I once read an article that claimed young children believed their parents knew everything that happened to them. Even if the parents were miles away. The article went through some song and dance about how children thought they were connected with their parents, as if the parent could see through the child’s eyes.
Is it true? I have no clue. But it may go a way in explaining why kids can be little psychopaths.
Child A believes he is connected with the people around him. Child A does something that hurts Child B. Child A feels nothing. Therefore, in Child A’s mind, Child B is fine, and Child A’s actions get a smiley cat emoji.
Or not. It’s probably all a load. Or a premise for a dystopian thriller.
I bring this up to mention one of the few things that has been better this summer: Finley’s language.
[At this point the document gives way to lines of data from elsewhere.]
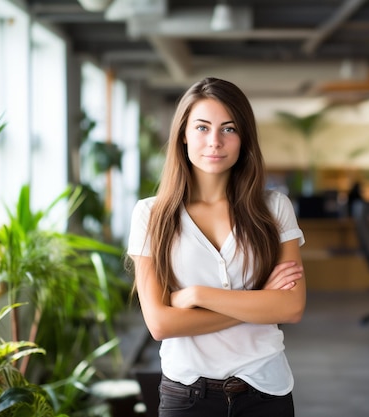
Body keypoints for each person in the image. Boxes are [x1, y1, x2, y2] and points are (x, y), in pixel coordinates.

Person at [126, 77, 306, 417]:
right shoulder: (150, 215)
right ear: (183, 134)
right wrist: (260, 300)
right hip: (186, 396)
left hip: (266, 390)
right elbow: (161, 324)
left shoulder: (274, 207)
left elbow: (291, 308)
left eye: (228, 129)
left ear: (243, 138)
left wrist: (195, 296)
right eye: (202, 127)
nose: (214, 142)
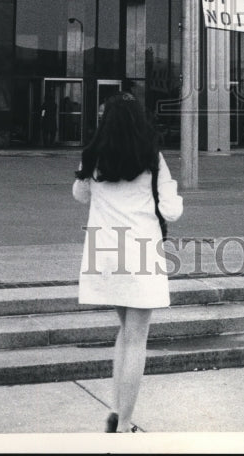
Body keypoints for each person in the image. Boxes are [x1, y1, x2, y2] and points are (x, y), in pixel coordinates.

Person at [72, 92, 183, 433]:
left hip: (105, 252)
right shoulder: (152, 158)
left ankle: (115, 409)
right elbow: (171, 211)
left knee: (125, 332)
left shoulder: (95, 156)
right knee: (137, 338)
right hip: (140, 252)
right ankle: (124, 424)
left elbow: (80, 195)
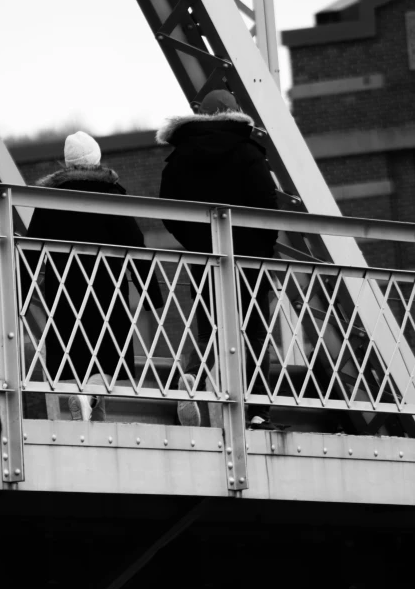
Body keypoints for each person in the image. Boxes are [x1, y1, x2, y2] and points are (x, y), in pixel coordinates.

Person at [156, 90, 278, 429]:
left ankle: (193, 377)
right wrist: (260, 245)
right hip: (249, 259)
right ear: (234, 113)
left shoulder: (180, 156)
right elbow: (267, 206)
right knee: (253, 331)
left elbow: (170, 211)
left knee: (210, 327)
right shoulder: (248, 152)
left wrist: (198, 242)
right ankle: (256, 410)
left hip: (206, 257)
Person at [22, 131, 163, 421]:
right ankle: (89, 397)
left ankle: (86, 410)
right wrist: (151, 293)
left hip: (64, 293)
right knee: (107, 363)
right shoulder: (111, 197)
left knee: (73, 359)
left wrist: (21, 292)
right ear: (97, 159)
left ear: (67, 163)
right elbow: (134, 245)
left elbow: (30, 250)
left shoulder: (50, 199)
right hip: (106, 293)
While he was at school, Finley would constantly use profanities that we never use in the home. We finally found out that some kid at school was teaching him new words and encouraging him to try them out. In other words, a total psychopath taking advantage of another kid’s disabilities.
Without that little turd’s influence, Finley has gotten better, and more creative in his insults. For example, recently he called me a “piece of Walmart.” I’m not sure why he thought that was an insult, but I thought it was a solid burn.
Speaking of burning, my mother-in-law told Finley a story about a city’s 4th of July fireworks display accidentally shooting off all the fireworks at once. “The show only lasted thirty seconds, but it was spectacular.”
“Did the person running it die?” Finley asked, honing in on his disaster obsession. (Finley’s teachers asked us not to let him watch disaster films, yet they’re totally okay exposing him to a first grader spouting the F word).
“No, nobody died. The guy just made a mistake and all the fireworks went off at once.”
“Yeah,” Finley nodded in agreement, “then everyone watching died.”
Unrelated to any of this, Kella has started gymnastics again. She’s the youngest and smallest one on her Wednesday time slot, and it’s hilarious to watch her anxiously jumping and spinning and flipping while she waits for her turn to do more exercise. I wish I had a fraction of that energy.
I don’t really have a point to this post, no underlying “therefore.” Mostly I haven’t posted for a while because every time I tried to write it came out in a bleak tone (it’s hard to write a lighthearted piece about your son’s supposedly autism trained Physical Therapist calling to say she won’t be working with your son anymore because he’s too violent).
One final note before I go: when did it become a point of shame to let your cat out of the house? We have a rescue cat who clearly did not live indoors full time before she came home with us. After four months of her constant meows at the door, we gave up and let her go outside.
Since then, she’s been picked up by neighbors at least a half dozen times because they assumed she was lost.
Just let the cat have her fun, everyone. If she’s down the street a three in the afternoon, she’s not lost. Taking her into your house to try to figure out who she belongs to doesn’t really make things any better.